▸ **TO DO**
- A) Duplicate the passage about Mr. Smith's bedside from "As I pull up" to "personal or particular.".
- B) Decide whether each statement agrees with the passage about Mr. Smith's bedside, answering yes or no and quoting the words that settle it: (i) At the bedside the narrator feels a gnawing pit in the stomach. (ii) The narrator's first annoyance at being called to the room has faded. (iii) The narrator has a headache.
- C) Resume the passage about Mr. Smith's bedside after its last sentence.
(TEXT FOR ANALYSIS)
As I pull up a chair beside Mr. and Mrs. Smith, I recognize with some relief that my initial sense of annoyance for being called to this room has dissipated in the face of such profound grief. And yet as I consider how objectively painful this experience for Mrs. Smith must be, I find myself immediately aware of the absence of my own emotional response. I sense no gnawing pit in my stomach that typically accompanies my care for dying patients. There is no tearing of my eyes or tightening of my throat which often herald my own physical reaction to the suffering I witness. There is not even a fleeting thought that Mr. Smith could very well be my own grandfather, that his death is in any way personal or particular.

Instead, what I feel is what I felt before entering this privileged space; a parched mouth and a sore throat that twinges every time I swallow; a low-level diffuse headache; a strange mix of nausea and hunger that accompanies my sparse nocturnal meals; and a constitutional sense of fatigue that deadens me.
(End TEXT FOR ANALYSIS)
(ENTRIES SHOWN)
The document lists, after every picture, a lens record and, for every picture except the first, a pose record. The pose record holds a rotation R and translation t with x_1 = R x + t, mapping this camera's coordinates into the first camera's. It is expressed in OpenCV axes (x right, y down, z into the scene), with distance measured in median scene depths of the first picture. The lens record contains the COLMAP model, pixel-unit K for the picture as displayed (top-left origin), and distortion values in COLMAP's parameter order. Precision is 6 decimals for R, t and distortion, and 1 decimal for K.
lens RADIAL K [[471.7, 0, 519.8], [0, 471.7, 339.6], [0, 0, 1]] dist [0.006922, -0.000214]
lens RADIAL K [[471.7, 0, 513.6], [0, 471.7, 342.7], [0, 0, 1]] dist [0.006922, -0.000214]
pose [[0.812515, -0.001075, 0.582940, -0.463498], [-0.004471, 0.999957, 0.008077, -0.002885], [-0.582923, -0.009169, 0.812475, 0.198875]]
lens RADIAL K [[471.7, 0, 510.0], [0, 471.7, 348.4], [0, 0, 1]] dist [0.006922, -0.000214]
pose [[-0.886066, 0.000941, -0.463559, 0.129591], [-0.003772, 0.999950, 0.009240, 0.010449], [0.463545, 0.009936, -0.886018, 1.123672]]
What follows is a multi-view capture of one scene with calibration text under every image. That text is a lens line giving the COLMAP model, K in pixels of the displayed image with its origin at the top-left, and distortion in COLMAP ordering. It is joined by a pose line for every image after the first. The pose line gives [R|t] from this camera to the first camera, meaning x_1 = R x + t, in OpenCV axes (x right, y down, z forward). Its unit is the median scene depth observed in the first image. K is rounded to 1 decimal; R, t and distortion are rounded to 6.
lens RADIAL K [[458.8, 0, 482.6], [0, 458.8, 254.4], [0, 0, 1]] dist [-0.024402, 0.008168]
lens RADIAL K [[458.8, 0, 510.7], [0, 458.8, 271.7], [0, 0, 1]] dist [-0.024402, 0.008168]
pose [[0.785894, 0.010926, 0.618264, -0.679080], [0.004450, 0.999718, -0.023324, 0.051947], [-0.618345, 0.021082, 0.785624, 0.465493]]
(End ENTRIES SHOWN)
▸ **EXPECTED RESULTS**
- A)
As I pull up a chair beside Mr. and Mrs. Smith, I recognize with some relief that my initial sense of annoyance for being called to this room has dissipated in the face of such profound grief. And yet as I consider how objectively painful this experience for Mrs. Smith must be, I find myself immediately aware of the absence of my own emotional response. I sense no gnawing pit in my stomach that typically accompanies my care for dying patients. There is no tearing of my eyes or tightening of my throat which often herald my own physical reaction to the suffering I witness. There is not even a fleeting thought that Mr. Smith could very well be my own grandfather, that his death is in any way personal or particular.

- B)
(i) No: "I sense no gnawing pit in my stomach that typically accompanies my care for dying patients."
(ii) Yes: "my initial sense of annoyance for being called to this room has dissipated in the face of such profound grief"
(iii) Yes: "a low-level diffuse headache"

- C)
My lack of expected emotional response is now compounded by the guilt I feel when I recognize I am thinking only about me, and not Mr. and Mrs. Smith. This seems like a different type of imposter syndrome than the type I have been warned of, but one more existentially dire.

I turn to Mrs. Smith, and once again tell her that I am “So, so very sorry,” for her loss. I emphasize to her that “I cannot imagine how hard this is.” This feels true in a literal sense but still disingenuous. I quietly tell her how I will go about the process of declaring death; of auscultating his heart, and watching for a pupillary response, after which point I will allow her more space to grieve. I ask if she would like the chaplain to come by and she nods silently.

I next place my stethoscope on Mr. Smith's wan chest and listen for the predictably absent heart sounds. I pull open his cold, taut eyelids and observe his pupils, refractory to my pen light. I once more pause, beset by how strangely mechanical this feels. Even if I don't feel sad, shouldn't I feel some sense of awe, of gravity, even of fear or discomfort? Whether I should or not, there is nothing there, only the discomfiting sense of absence.

I reiterate to Mrs. Smith how sorry I am for her loss, inform her that I will contact the chaplain, and ask if I can be helpful to her in any other way. She shakes her head silently and thanks me for my kindness, a comment that only deepens my guilt.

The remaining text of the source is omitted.